Can you reproduce, verbatim, the records starting at their very first line and ending at the line that contains "v(10.16, 4.2) *", both of those lines included?
========================================================================
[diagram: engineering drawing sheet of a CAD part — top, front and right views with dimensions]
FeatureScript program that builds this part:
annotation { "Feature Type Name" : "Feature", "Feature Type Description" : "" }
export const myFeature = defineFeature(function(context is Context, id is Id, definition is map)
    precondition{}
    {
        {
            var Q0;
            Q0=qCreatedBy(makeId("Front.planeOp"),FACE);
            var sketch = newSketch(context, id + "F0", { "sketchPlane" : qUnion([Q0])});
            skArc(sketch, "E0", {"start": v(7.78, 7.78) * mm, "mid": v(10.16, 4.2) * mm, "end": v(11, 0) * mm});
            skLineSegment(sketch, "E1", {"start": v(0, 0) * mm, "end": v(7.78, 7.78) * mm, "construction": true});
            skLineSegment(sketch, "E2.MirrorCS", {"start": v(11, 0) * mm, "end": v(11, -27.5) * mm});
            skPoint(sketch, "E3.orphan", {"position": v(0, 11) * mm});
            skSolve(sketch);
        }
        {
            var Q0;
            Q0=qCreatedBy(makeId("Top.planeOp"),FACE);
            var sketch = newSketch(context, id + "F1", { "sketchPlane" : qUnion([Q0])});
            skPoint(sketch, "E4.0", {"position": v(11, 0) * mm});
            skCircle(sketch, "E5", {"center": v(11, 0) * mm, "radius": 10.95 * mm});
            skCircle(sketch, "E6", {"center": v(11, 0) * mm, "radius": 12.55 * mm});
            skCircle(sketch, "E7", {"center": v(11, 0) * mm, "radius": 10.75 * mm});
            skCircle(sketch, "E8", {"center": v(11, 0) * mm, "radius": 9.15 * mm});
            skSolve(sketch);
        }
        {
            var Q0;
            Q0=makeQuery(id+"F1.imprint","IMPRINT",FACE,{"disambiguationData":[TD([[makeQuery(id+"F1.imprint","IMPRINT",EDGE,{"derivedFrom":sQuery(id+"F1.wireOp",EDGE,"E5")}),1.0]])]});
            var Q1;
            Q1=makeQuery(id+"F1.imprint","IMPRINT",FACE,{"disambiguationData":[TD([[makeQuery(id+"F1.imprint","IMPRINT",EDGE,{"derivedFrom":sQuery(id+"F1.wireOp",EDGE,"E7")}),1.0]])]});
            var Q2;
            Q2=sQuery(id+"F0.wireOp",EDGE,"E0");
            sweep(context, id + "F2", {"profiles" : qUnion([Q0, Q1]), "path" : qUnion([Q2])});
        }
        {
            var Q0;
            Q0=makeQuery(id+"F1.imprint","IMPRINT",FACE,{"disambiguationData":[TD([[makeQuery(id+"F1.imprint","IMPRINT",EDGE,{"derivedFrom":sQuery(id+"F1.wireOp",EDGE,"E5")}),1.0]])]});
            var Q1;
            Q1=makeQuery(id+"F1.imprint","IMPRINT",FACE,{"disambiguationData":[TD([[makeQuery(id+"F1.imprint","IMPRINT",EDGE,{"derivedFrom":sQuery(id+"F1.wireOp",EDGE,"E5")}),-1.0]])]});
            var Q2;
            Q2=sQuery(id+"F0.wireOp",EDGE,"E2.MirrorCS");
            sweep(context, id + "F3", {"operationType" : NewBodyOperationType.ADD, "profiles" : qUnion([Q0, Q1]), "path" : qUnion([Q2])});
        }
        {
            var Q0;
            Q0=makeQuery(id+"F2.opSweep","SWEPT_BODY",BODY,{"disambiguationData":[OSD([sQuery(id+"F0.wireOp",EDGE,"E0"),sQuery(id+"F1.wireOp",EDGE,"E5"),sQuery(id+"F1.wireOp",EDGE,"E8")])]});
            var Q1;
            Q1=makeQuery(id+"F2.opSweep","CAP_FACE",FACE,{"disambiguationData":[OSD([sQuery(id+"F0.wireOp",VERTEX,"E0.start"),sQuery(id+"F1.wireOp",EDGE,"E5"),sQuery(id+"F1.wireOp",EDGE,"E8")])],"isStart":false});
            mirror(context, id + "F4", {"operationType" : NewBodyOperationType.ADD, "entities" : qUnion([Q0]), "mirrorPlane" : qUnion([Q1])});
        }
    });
========================================================================
--- Correct response ---
[diagram: engineering drawing sheet of a CAD part — top, front and right views with dimensions]
FeatureScript program that builds this part:
annotation { "Feature Type Name" : "Feature", "Feature Type Description" : "" }
export const myFeature = defineFeature(function(context is Context, id is Id, definition is map)
    precondition{}
    {
        {
            var Q0;
            Q0=qCreatedBy(makeId("Front.planeOp"),FACE);
            var sketch = newSketch(context, id + "F0", { "sketchPlane" : qUnion([Q0])});
            skArc(sketch, "E0", {"start": v(7.78, 7.78) * mm, "mid": v(10.16, 4.2) * mm, "end": v(11, 0) * mm});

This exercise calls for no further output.